I’ve mentioned Dickens a couple of times so far – his “club for tom cats” jibe at Barnard’s Inn, as well as his use of what is now Nancy’s Steps on the Bankside end of London Bridge, and soon you’ll see what he had to say about Staple’s Inn. Near Union St in Bankside there is Copperfield St, the Dickens primary school and the Charles Dickens pub. He came from Chatham and lived in Rochester, where he set some of his novels, but he also lived and worked in Holborn. There is a Dickens House and Museum in 48 Doughty St WC1, just off Grays Inn Rd , where he lived for two years. While there he finished the Pickwick Papers and wrote Oliver Twist and Nicholas Nickleby. To remind himself of his roots, he installed a grille from the Marshalsea Prison where his father was imprisoned for a year for debt. There’s also a Dickens House at 15 Took’s Court, behind Furnival St, but I can’t find out why.

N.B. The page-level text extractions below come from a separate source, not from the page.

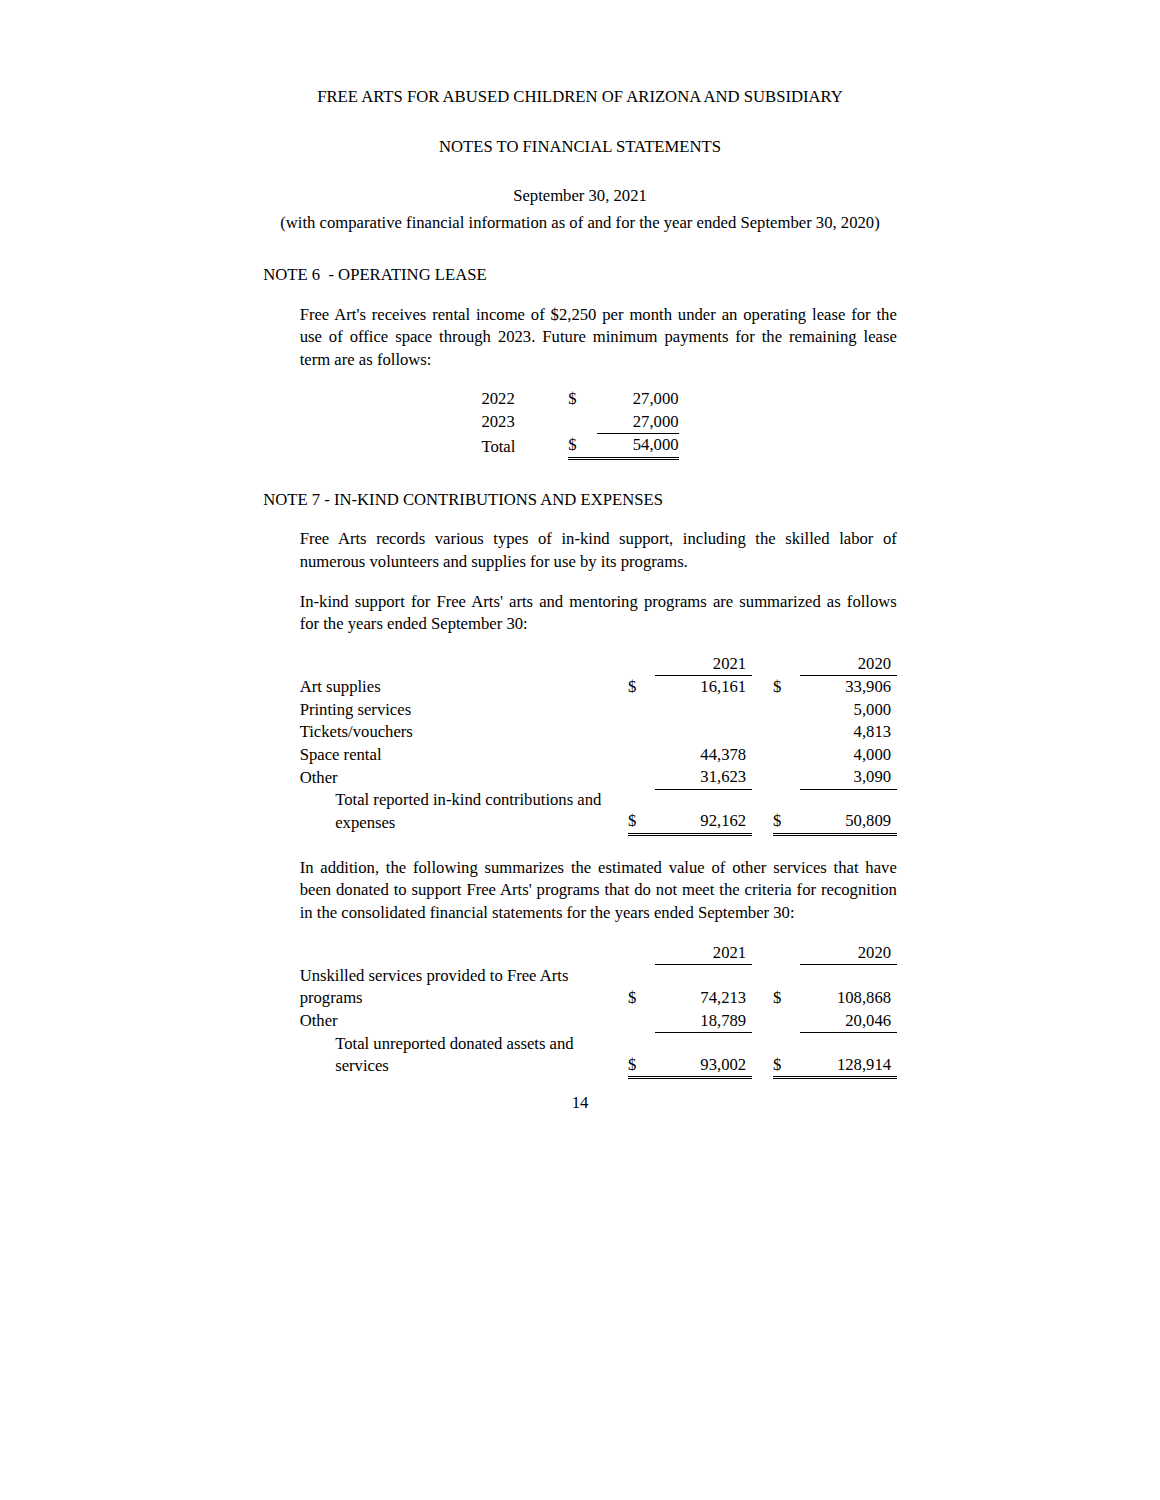FREE ARTS FOR ABUSED CHILDREN OF ARIZONA AND SUBSIDIARY
NOTES TO FINANCIAL STATEMENTS
September 30, 2021
(with comparative financial information as of and for the year ended September 30, 2020)
NOTE 6 - OPERATING LEASE
Free Art's receives rental income of $2,250 per month under an operating lease for the use of office space through 2023. Future minimum payments for the remaining lease term are as follows:
| 2022 | $ | 27,000 |
| 2023 | | 27,000 |
| Total | $ | 54,000 |
NOTE 7 - IN-KIND CONTRIBUTIONS AND EXPENSES
Free Arts records various types of in-kind support, including the skilled labor of numerous volunteers and supplies for use by its programs.
In-kind support for Free Arts' arts and mentoring programs are summarized as follows for the years ended September 30:
| | | 2021 | | | 2020 |
| Art supplies | $ | 16,161 | | $ | 33,906 |
| Printing services | | | | | 5,000 |
| Tickets/vouchers | | | | | 4,813 |
| Space rental | | 44,378 | | | 4,000 |
| Other | | 31,623 | | | 3,090 |
| Total reported in-kind contributions and expenses | $ | 92,162 | | $ | 50,809 |
In addition, the following summarizes the estimated value of other services that have been donated to support Free Arts' programs that do not meet the criteria for recognition in the consolidated financial statements for the years ended September 30:
| | | 2021 | | | 2020 |
| Unskilled services provided to Free Arts programs | $ | 74,213 | | $ | 108,868 |
| Other | | 18,789 | | | 20,046 |
| Total unreported donated assets and services | $ | 93,002 | | $ | 128,914 |
14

Just behind Holborn Tube station is the Old Curiosity Shop. It’s a Tudor building and if it was thought old in Dickens’ time, then it’s 100yrs older now. Why someone would want to sell antique shoes is beyond me, but that’s what the owner does. A very quiet little street in the middle of the London School of Economics (LSE).
His first job on leaving school was as a legal clerk in Grays Inn and he chose that office as the set for Mr Phunky in one of the Pickwick tales. When he married he and his new wife lived in Furnivals Inn, which was demolished and replaced by the Prudential building on Holborn at the end of the 19th Century. This bust, left, and a plaque on the wall of the Pru, record Dickens’ stay in the former building.
The picture below is of Wine Office Court, off Fleet St. Dickens uses it in A Tale of Two Cities, but it was a well-known lane on the route to see Dr Johnson, the poet, literary critic and lexicographer, whose house even now is signposted from here, as well as from New Fetter Lane. Dickens also visited the Old Cheshire Cheese pub in this lane.
This picture below is of Inner Temple Fountain off Fleet St. Dickens mentions it fondly in Barnaby Rudge where “a vagrant ray of sunlight patches the shade of tall houses” and it’s a meeting place for Ruth and Tom in Martin Chuzzlewit.